The crucial point however, is his emphasis on regularities of sensation or constant conjunctions of sensation. Not so for the transcendental realist. First, the transcendental realism notes that there are all sorts of situations where causal mechanisms are present without the consequent event being produced. Given that the causal relation is still operative, this is enough to undermine the empiricist thesis that causality consists in regularities of sensation or a constant conjunction of sensations. Second, the transcendental realist notes that there are all sorts of constant conjunctions of sensations that don’t involve a constant conjunction of sense-events. I make my morning coffee every morning and the sun rises. My making of the morning coffee does not cause the sun to rise. Kant however is committed to the thesis that there must be a causal relation here because of the constancy of the conjunction of sensations at the experiential level. He is unable to distinguish between these constant conjunctions and genuine causal relations. Finally, he is unable to explain why it should be necessary to carefully construct experimental closed systems to isolate variables and discover causal mechanisms as all conjunctions of sensations are, for Kant, equal. Kant suffers from the problem of epistemic actualism, basing his epistemology on the actuality of experienced sensations and their conjunctions, and treating this as the sole domain of access. Yet without making a genuinely ontological move, dispensing with questions of access for the moment, all sorts of epistemological issues become entirely unintelligible.

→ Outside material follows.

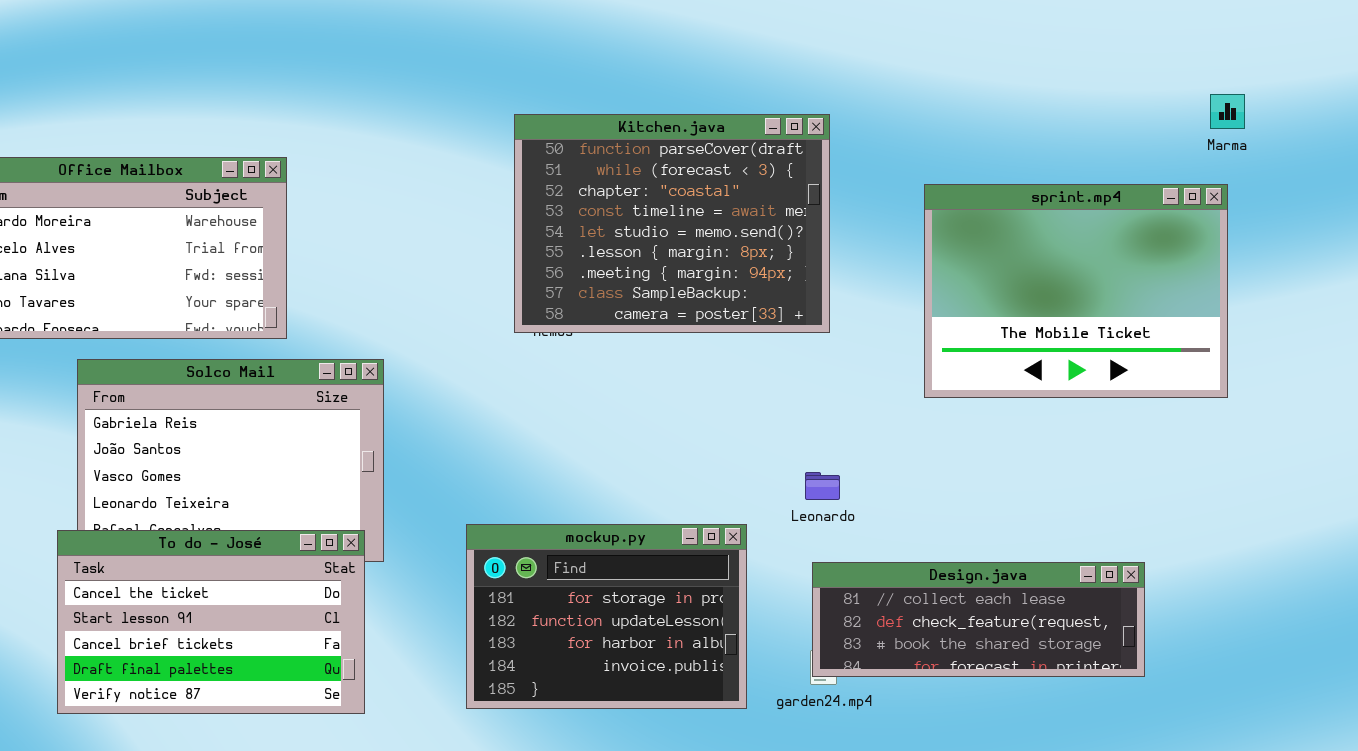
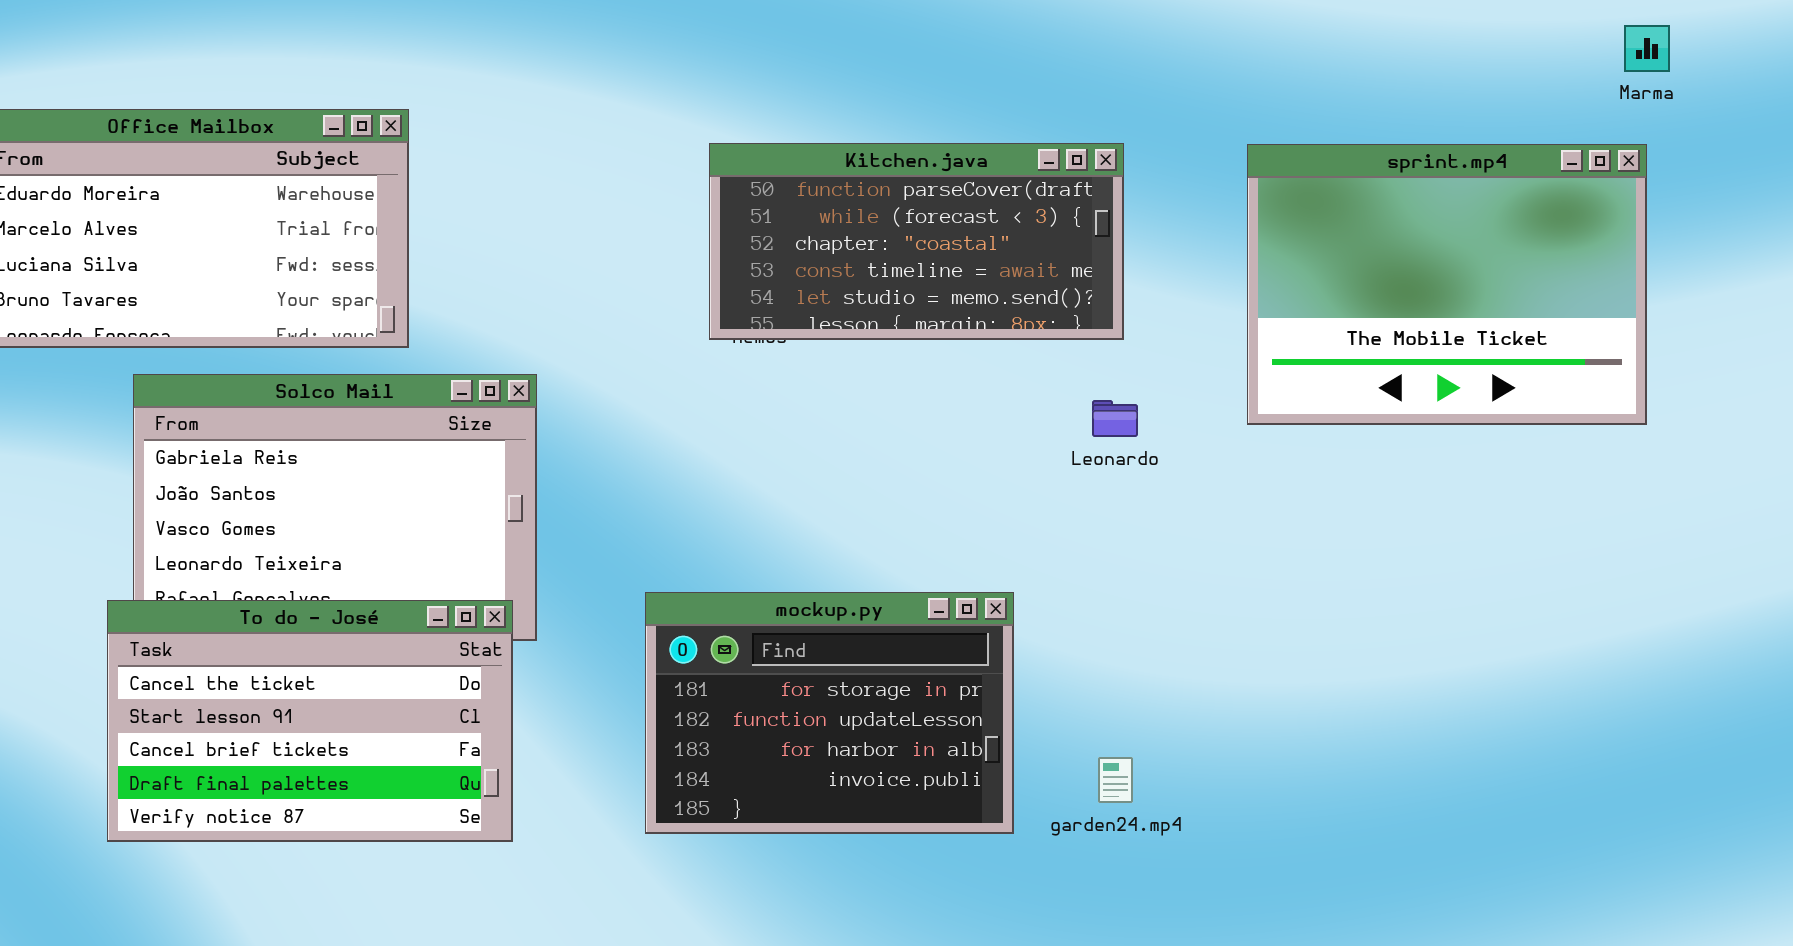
Kitchen.java: [514,114,830,333] -> [709,143,1124,340], resized
Leonardo: [805,472,840,500] -> [1092,400,1138,437], moved
Design.java: [812,562,1145,677] -> none, closed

Above all it should be remembered that OOO and transcendental realism are fallibilisms. I get the sense that the anti-realists among us think that us realists are somehow saying that we can sit in our armchairs and just know reality without having to investigate it. This seems to be how, based on a rather superficial reading, they understand the signifier “speculative” in “speculative realism”. Like so many things in this world, the situation is precisely the reverse. The object-oriented ontologists are the ones who are modest in what we can know and can’t know, emphasizing that knowing takes work, that we must actually grapple with the world, and that we only get knowledge in bits and pieces, and that hypotheses about how things are are often mistaken. It is difficult to see how this sort of fallibility is even conceivable or possible within an anti-realist framework. Given the impossible of a disadequation between world and theory is it really a surprise that philosophy has degenerated into discussion of texts and a war among rival aesthetic tastes and normative commitments? Where real being has disappeared as even a possibility all we can do is talk about talk or talk about how people have talked about the world and talked about talk, and engage in struggles over taste and normative commitments. In claiming that the world is differentiated and structured the object-oriented ontologist doesn’t claim to know a priori what structures and differences compose the world. This is something that can only be discovered through long and laborious collective inquiry (the idea that knowledge is a relation between a subject and an object rather than a collective product is one of the biggest bits of nonsense in all of philosophy), it cannot be discovered from the armchair or through “speculation”. All the object-oriented ontologist is committed to is that the world is differentiated and structured and that this differences and structures aren’t merely a product of mind, language, society, etc.